# holloween costume



## blanb (23 Oct 2012)

so im laying around trying to think of a costume for this year and then the idea of me just wearing my combats came up. i looked around the net and idk if this is true but it seems like its fine if i ditch the insignias(capbadge and slip on). thats fine i can get the boonie and cam paint. posibly the tacvst and an airsoft gun so its a field ready look. the thing is im still not sure if this would be allowed(im still a pte) so i thought i ask the fourm befor i go up to my CO and look like a total idiot asking this same qwestion. so ya does this seem fesible or just not allowed at all


----------



## Towards_the_gap (23 Oct 2012)

You can't be serious.

But if you are....DO NOT WEAR YOUR UNIFORM AS A COSTUME....for no other reason than you will look like a tool.


----------



## JorgSlice (23 Oct 2012)

:facepalm:


----------



## Fishbone Jones (23 Oct 2012)

blanb said:
			
		

> then the idea of me just wearing my combats came up.......... and look like a total idiot



There, I took out all the extraneous wording. It just cluttered up the basic premise. Much clearer now, no?


----------



## Scoobie Newbie (23 Oct 2012)

Where did you learn to spell, punctuate, and apply proper grammer?


----------



## Towards_the_gap (23 Oct 2012)

Sheep Dog AT said:
			
		

> Where did you learn to spell, punctuate, and apply proper grammer?



Trick question...he didn't....


----------



## Scoobie Newbie (23 Oct 2012)

I think he should write out his request and send it up the chain. To be helpful instead of the usual prick that I am, here are a few things you should focus on when you write something OP.  All sentences begin with a capital letter. For the forceable future have an adult proof read what you write prior to submitting it.


----------



## Fishbone Jones (23 Oct 2012)

Sheep Dog AT said:
			
		

> I think he should write out his request and send it up the chain. To be helpful instead of the usual prick that I am, here are a few things you should focus on when you write something OP.  All sentences begin with a capital letter. For the forceable foreseeable future have an adult proof read what you write prior to submitting it.



......and spellcheck also  

 8)


----------



## Scoobie Newbie (23 Oct 2012)

True.  No excuse on my part.


----------



## Tank Troll (23 Oct 2012)

• Data extract
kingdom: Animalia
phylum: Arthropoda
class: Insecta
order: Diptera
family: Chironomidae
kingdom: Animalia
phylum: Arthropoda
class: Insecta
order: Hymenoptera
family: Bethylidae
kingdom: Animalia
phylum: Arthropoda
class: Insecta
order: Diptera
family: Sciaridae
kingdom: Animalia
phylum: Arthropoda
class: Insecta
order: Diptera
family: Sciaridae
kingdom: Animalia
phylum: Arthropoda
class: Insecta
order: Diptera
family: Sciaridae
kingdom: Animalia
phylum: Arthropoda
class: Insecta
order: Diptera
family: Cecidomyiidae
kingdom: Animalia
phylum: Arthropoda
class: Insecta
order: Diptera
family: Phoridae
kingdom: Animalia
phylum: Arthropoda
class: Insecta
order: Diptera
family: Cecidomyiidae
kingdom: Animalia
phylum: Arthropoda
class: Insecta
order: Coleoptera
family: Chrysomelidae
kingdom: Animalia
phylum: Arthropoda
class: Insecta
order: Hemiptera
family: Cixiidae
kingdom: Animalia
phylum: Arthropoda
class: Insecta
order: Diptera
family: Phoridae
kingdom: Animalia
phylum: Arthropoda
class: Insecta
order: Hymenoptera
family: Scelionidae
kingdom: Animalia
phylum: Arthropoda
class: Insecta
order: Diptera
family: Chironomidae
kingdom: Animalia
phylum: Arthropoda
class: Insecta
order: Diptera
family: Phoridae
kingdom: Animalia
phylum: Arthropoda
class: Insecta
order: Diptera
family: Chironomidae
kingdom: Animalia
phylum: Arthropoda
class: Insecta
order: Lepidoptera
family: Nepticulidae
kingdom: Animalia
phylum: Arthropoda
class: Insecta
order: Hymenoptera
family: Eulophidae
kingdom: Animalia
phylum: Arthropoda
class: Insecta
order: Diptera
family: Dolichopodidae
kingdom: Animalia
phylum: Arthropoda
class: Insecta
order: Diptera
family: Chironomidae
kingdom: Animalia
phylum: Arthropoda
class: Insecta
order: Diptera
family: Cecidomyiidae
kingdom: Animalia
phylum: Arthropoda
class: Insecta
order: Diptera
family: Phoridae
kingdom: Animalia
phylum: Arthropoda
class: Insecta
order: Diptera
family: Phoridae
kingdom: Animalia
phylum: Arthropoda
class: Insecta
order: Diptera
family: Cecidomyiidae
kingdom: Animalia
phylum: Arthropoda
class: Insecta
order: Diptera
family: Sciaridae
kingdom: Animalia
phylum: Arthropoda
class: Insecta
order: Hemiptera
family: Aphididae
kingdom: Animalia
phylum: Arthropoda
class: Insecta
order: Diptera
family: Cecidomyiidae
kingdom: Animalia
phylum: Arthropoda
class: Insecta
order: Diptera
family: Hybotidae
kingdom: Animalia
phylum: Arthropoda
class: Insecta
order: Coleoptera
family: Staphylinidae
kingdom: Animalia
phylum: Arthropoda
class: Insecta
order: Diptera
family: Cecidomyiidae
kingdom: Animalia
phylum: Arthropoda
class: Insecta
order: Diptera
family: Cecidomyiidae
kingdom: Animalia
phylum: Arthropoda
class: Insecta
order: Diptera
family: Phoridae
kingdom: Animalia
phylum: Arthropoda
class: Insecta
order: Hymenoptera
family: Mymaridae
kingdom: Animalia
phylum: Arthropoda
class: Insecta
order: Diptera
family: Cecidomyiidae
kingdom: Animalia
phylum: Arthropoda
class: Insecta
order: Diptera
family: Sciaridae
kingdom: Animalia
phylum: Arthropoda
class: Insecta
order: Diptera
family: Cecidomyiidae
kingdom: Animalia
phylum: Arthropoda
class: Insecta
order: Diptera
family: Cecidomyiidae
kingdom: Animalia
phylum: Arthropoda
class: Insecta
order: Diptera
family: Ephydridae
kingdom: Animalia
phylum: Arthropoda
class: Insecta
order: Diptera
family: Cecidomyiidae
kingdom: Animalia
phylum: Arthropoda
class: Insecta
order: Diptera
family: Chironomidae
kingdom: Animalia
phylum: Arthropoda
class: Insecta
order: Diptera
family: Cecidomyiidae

• Tasks
[1] In the Halloween costume thread, rewrite the paragraph that begins "so im laying around" as a short bulleted list that keeps its main facts.
[2] List every item that the opening post of the Halloween costume thread names as something that could be added to the combats for the costume.
[3] Write the next part of the Halloween costume thread, starting with the reply under its final heading.

• Responses in order
[1]
- The poster is thinking about wearing their combats as a costume this year.
- Online sources seem to say this is fine if the insignia (cap badge and slip-on) are removed, though the poster is unsure whether that is true.
- A boonie and cam paint could be added, and possibly a tactical vest and an airsoft gun, for a field-ready look.
- The poster is still a Pte and unsure whether this would be allowed, so the question goes to the forum first to avoid looking foolish in front of the CO.
- The question is whether this seems feasible or is not allowed at all.

[2]
- boonie
- cam paint
- tacvst
- airsoft gun

[3]
blanb said:
			
		

> so im laying around trying to think of a costume for this year and then the idea of me just wearing my combats came up. i looked around the net and idk if this is true but it seems like its fine if i ditch the insignias(capbadge and slip on). thats fine i can get the boonie and cam paint. posibly the tacvst and an airsoft gun so its a field ready look. the thing is im still not sure if this would be allowed(im still a pte) so i thought i ask the fourm befor i go up to my CO and look like a total idiot asking this same qwestion. so ya does this seem fesible or just not allowed at all



Don't worry about asking your CO about if you can wear you CADPAT for Halloween...............your RSM is going to probably cover this topic this week.


----------



## OldSolduer (23 Oct 2012)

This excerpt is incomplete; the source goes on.